Syria has been ordered to close its embassy within 14 days, Howe said, and the British Embassy in Damascus also will be closed.

More rigorous checks will be made on passengers, crew and baggage of Syrian Arab Airlines' flights arriving in Britain, the foreign secretary said. Britain stopped short of banning the airline.

Howe said Britain will "maintain and strengthen" visa restrictions on visiting Syrians.

It is Britain's second break with an Arab country in two and a half years. Prime Minister Margaret Thatcher's government ended relations with Libya in April 1984 after gunfire from the Libyan Embassy killed a London policewoman during a demonstration by Libyan exiles.

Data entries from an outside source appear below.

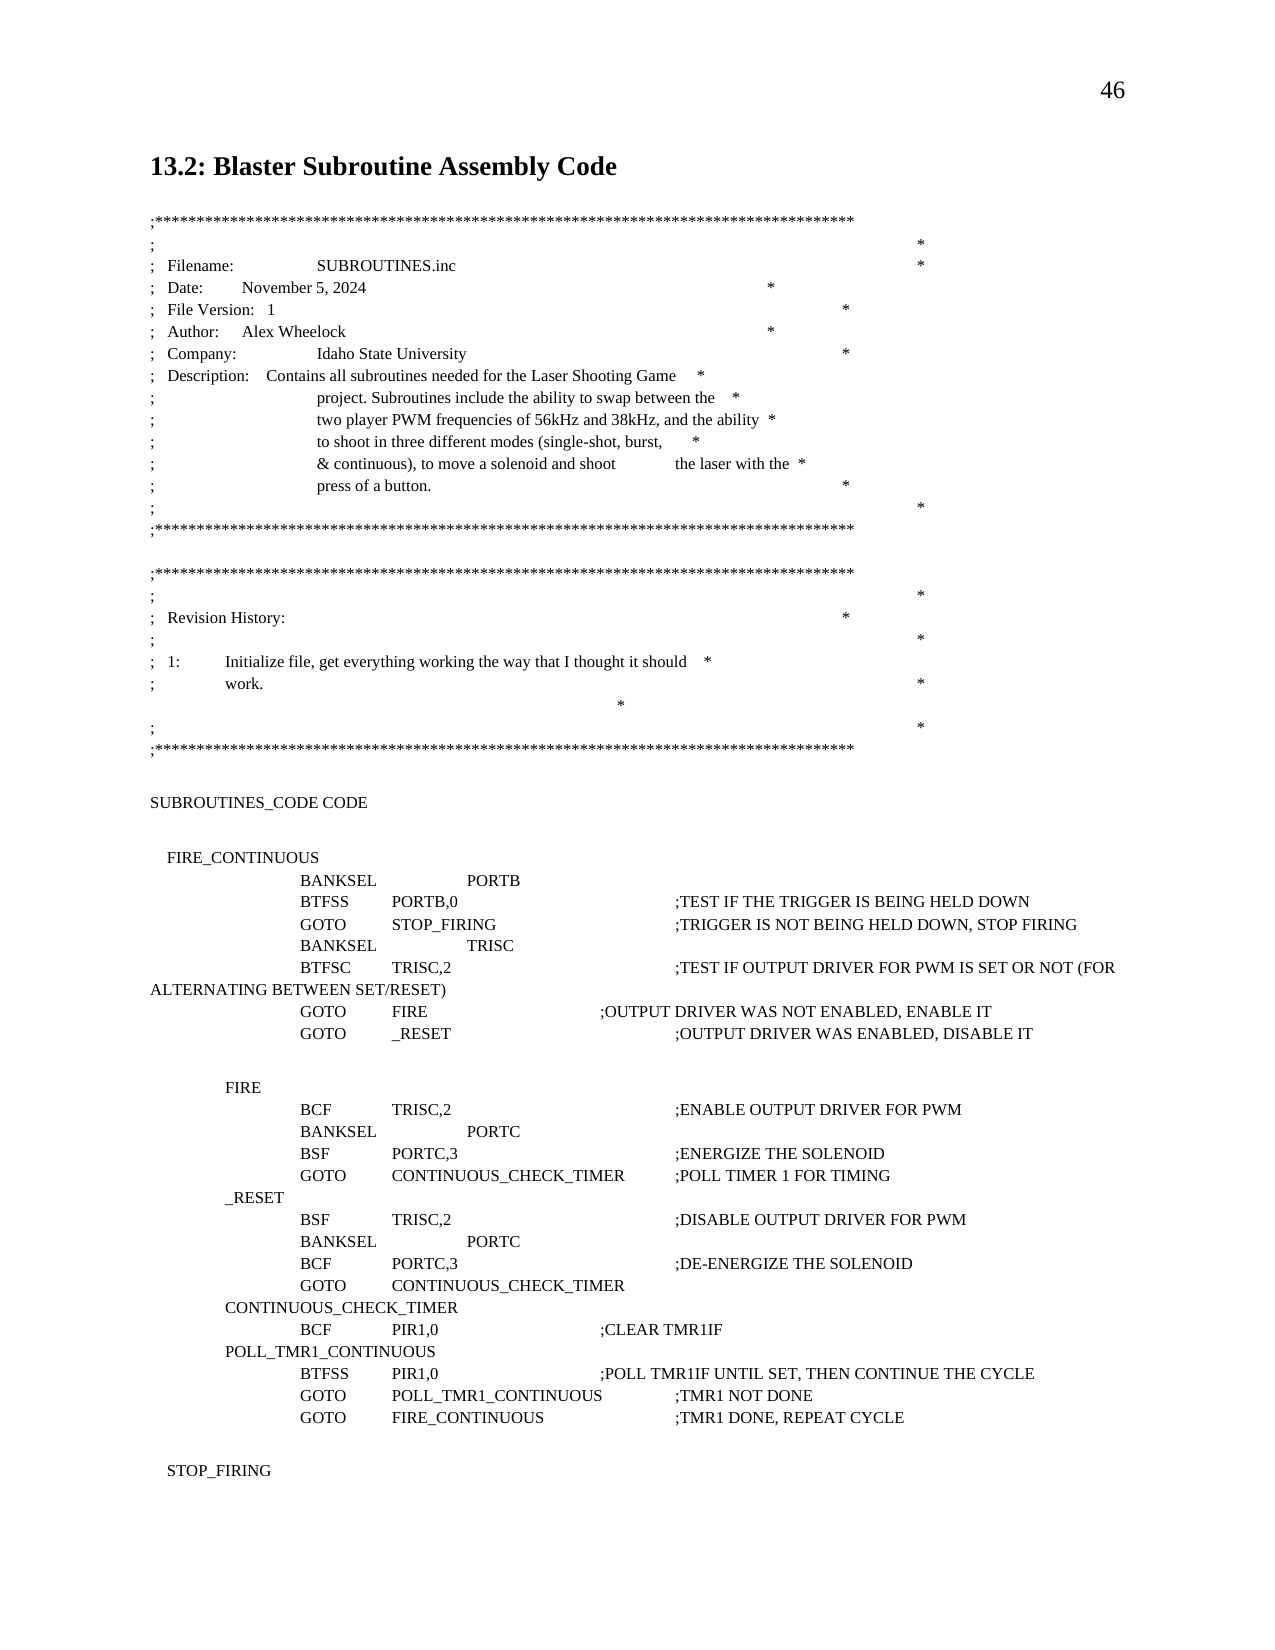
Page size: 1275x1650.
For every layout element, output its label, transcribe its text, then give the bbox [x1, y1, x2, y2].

text ; to shoot in three different modes (single-shot, burst, * [150, 432, 1125, 451]
text ; Author: Alex Wheelock * [150, 322, 1125, 341]
text ; project. Subroutines include the ability to swap between the * [150, 388, 1125, 407]
text GOTO CONTINUOUS_CHECK_TIMER [150, 1276, 1125, 1295]
text BSF TRISC,2 ;DISABLE OUTPUT DRIVER FOR PWM [150, 1209, 1125, 1229]
text BSF PORTC,3 ;ENERGIZE THE SOLENOID [150, 1144, 1125, 1163]
text ; & continuous), to move a solenoid and shoot the laser with the * [150, 454, 1125, 473]
text ; * [150, 718, 1125, 737]
text FIRE_CONTINUOUS [150, 848, 1125, 867]
text STOP_FIRING [150, 1461, 1125, 1480]
text BTFSC TRISC,2 ;TEST IF OUTPUT DRIVER FOR PWM IS SET OR NOT (FOR ALTERNATING BETWEEN SET/RESET) [150, 958, 1125, 999]
text ; Revision History: * [150, 608, 1125, 627]
text POLL_TMR1_CONTINUOUS [150, 1341, 1125, 1361]
text ; File Version: 1 * [150, 300, 1125, 319]
text FIRE [150, 1078, 1125, 1097]
text GOTO POLL_TMR1_CONTINUOUS ;TMR1 NOT DONE [150, 1385, 1125, 1404]
text BTFSS PIR1,0 ;POLL TMR1IF UNTIL SET, THEN CONTINUE THE CYCLE [150, 1363, 1125, 1383]
text ;************************************************************************************ [150, 520, 1125, 539]
text BCF TRISC,2 ;ENABLE OUTPUT DRIVER FOR PWM [150, 1100, 1125, 1119]
text ; two player PWM frequencies of 56kHz and 38kHz, and the ability * [150, 410, 1125, 429]
text ;************************************************************************************ [150, 564, 1125, 583]
text ; 1: Initialize file, get everything working the way that I thought it should * [150, 652, 1125, 671]
text ; * [150, 234, 1125, 253]
text _RESET [150, 1188, 1125, 1207]
text ; Company: Idaho State University * [150, 344, 1125, 363]
text ;************************************************************************************ [150, 740, 1125, 759]
text GOTO _RESET ;OUTPUT DRIVER WAS ENABLED, DISABLE IT [150, 1024, 1125, 1043]
text BANKSEL TRISC [150, 936, 1125, 955]
text GOTO CONTINUOUS_CHECK_TIMER ;POLL TIMER 1 FOR TIMING [150, 1166, 1125, 1185]
text GOTO FIRE_CONTINUOUS ;TMR1 DONE, REPEAT CYCLE [150, 1407, 1125, 1427]
text ; * [150, 498, 1125, 517]
text SUBROUTINES_CODE CODE [150, 793, 1125, 812]
text BCF PORTC,3 ;DE-ENERGIZE THE SOLENOID [150, 1253, 1125, 1273]
text ;************************************************************************************ [150, 212, 1125, 231]
text ; * [150, 586, 1125, 605]
text BANKSEL PORTC [150, 1232, 1125, 1251]
text GOTO FIRE ;OUTPUT DRIVER WAS NOT ENABLED, ENABLE IT [150, 1002, 1125, 1021]
text BANKSEL PORTB [150, 870, 1125, 889]
text ; Filename: SUBROUTINES.inc * [150, 256, 1125, 275]
text ; Description: Contains all subroutines needed for the Laser Shooting Game * [150, 366, 1125, 385]
text ; work. * * [150, 674, 1125, 715]
text BCF PIR1,0 ;CLEAR TMR1IF [150, 1319, 1125, 1339]
text ; press of a button. * [150, 476, 1125, 495]
text ; Date: November 5, 2024 * [150, 278, 1125, 297]
text BTFSS PORTB,0 ;TEST IF THE TRIGGER IS BEING HELD DOWN [150, 892, 1125, 911]
text CONTINUOUS_CHECK_TIMER [150, 1297, 1125, 1317]
text GOTO STOP_FIRING ;TRIGGER IS NOT BEING HELD DOWN, STOP FIRING [150, 914, 1125, 933]
text ; * [150, 630, 1125, 649]
subtitle 13.2: Blaster Subroutine Assembly Code [150, 150, 1125, 181]
text BANKSEL PORTC [150, 1122, 1125, 1141]
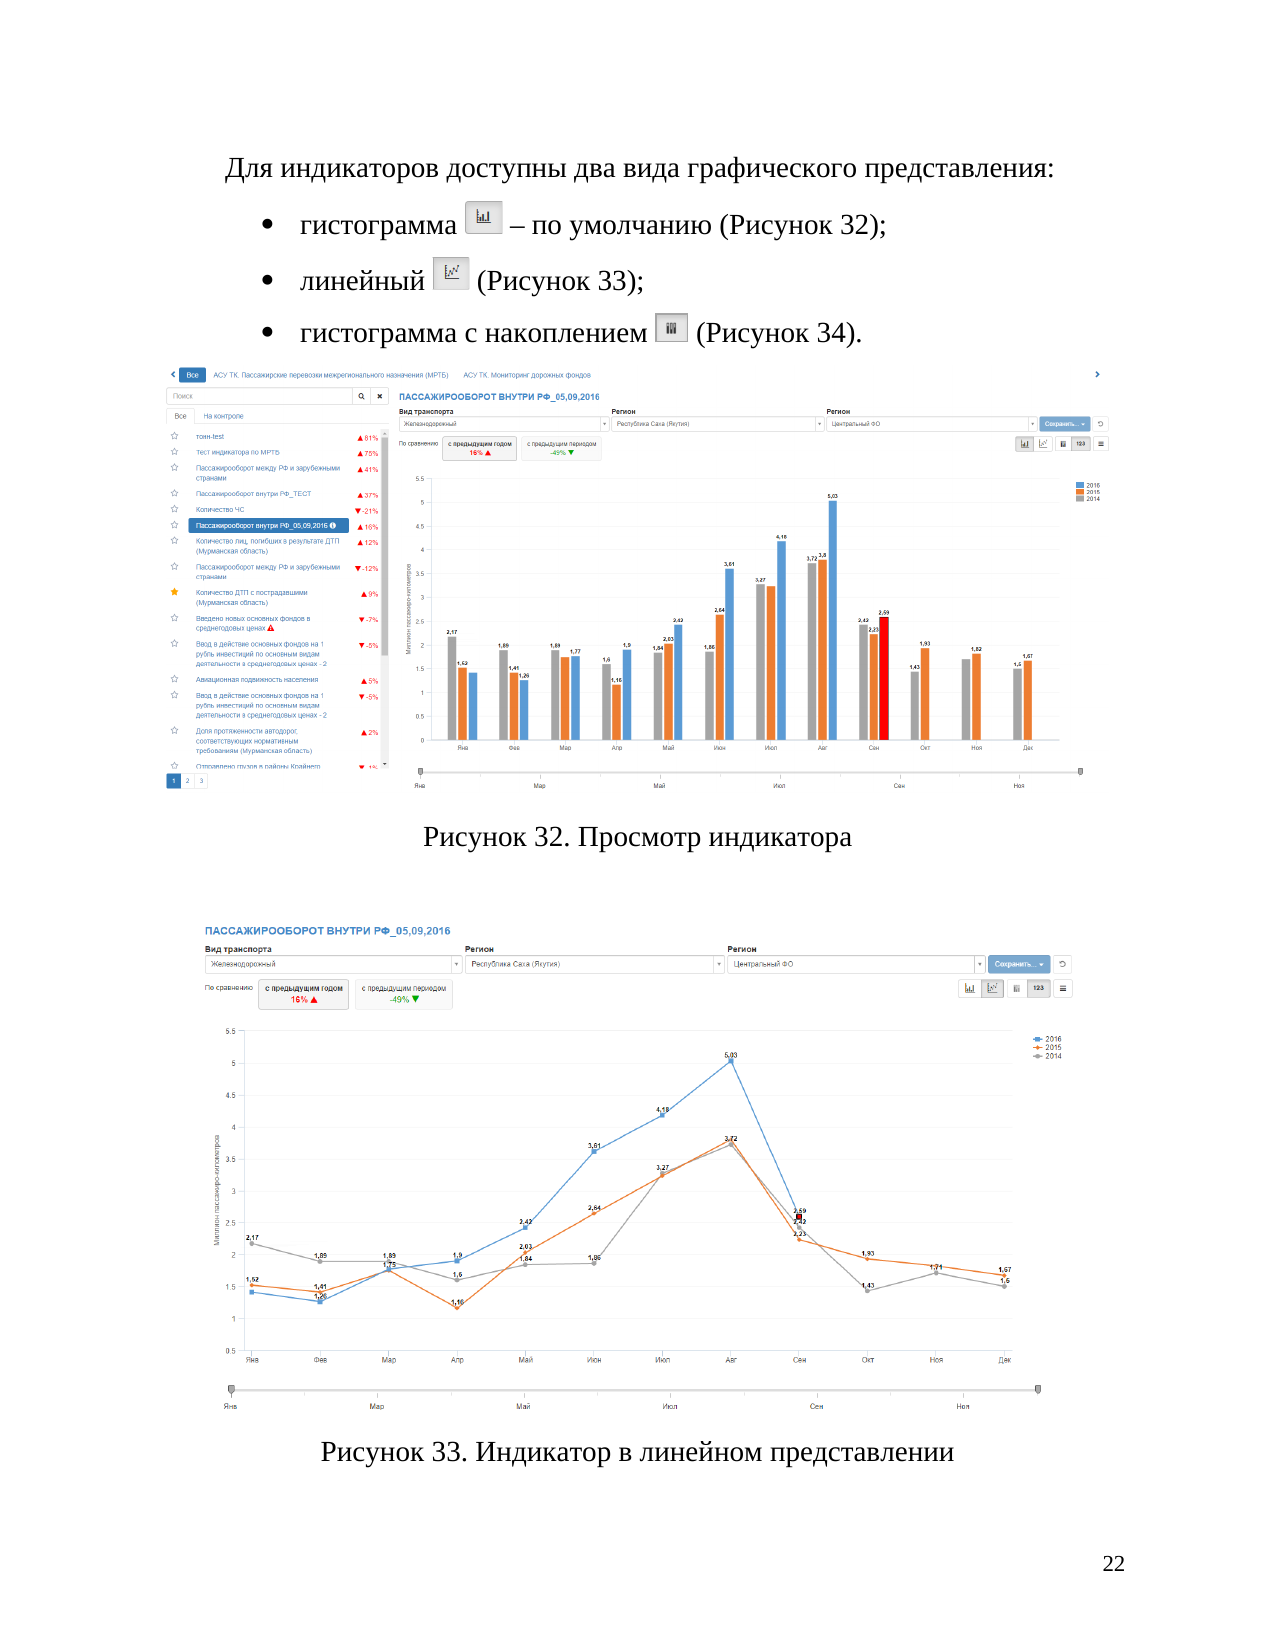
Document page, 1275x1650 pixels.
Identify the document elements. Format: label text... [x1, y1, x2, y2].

picture [432, 257, 470, 290]
picture [199, 912, 1076, 1416]
list гистограмма с накоплением (Рисунок 34). [262, 313, 1125, 349]
picture [657, 315, 687, 341]
text Рисунок 32. Просмотр индикатора [150, 819, 1125, 853]
text Для индикаторов доступны два вида графического представления: [150, 150, 1125, 183]
list линейный (Рисунок 33); [262, 258, 1125, 296]
text Рисунок 33. Индикатор в линейном представлении [150, 1434, 1125, 1468]
list гистограмма – по умолчанию (Рисунок 32); [262, 200, 1125, 241]
picture [464, 200, 503, 235]
picture [165, 365, 1110, 793]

A Syrian official in Damascus called Britain's action a "hostile campaign" against his country, and state television said the British Embassy would be closed.

The Syrians said the British Council complex, a cultural center supported by the British government, also would be shut down and Syrian air space and territorial waters would be offlimits for British aircraft and ships.

Ambassador Roger Tomkys, 18 other diplomats at the embassy and British Council personnel were given one week to leave, the report said.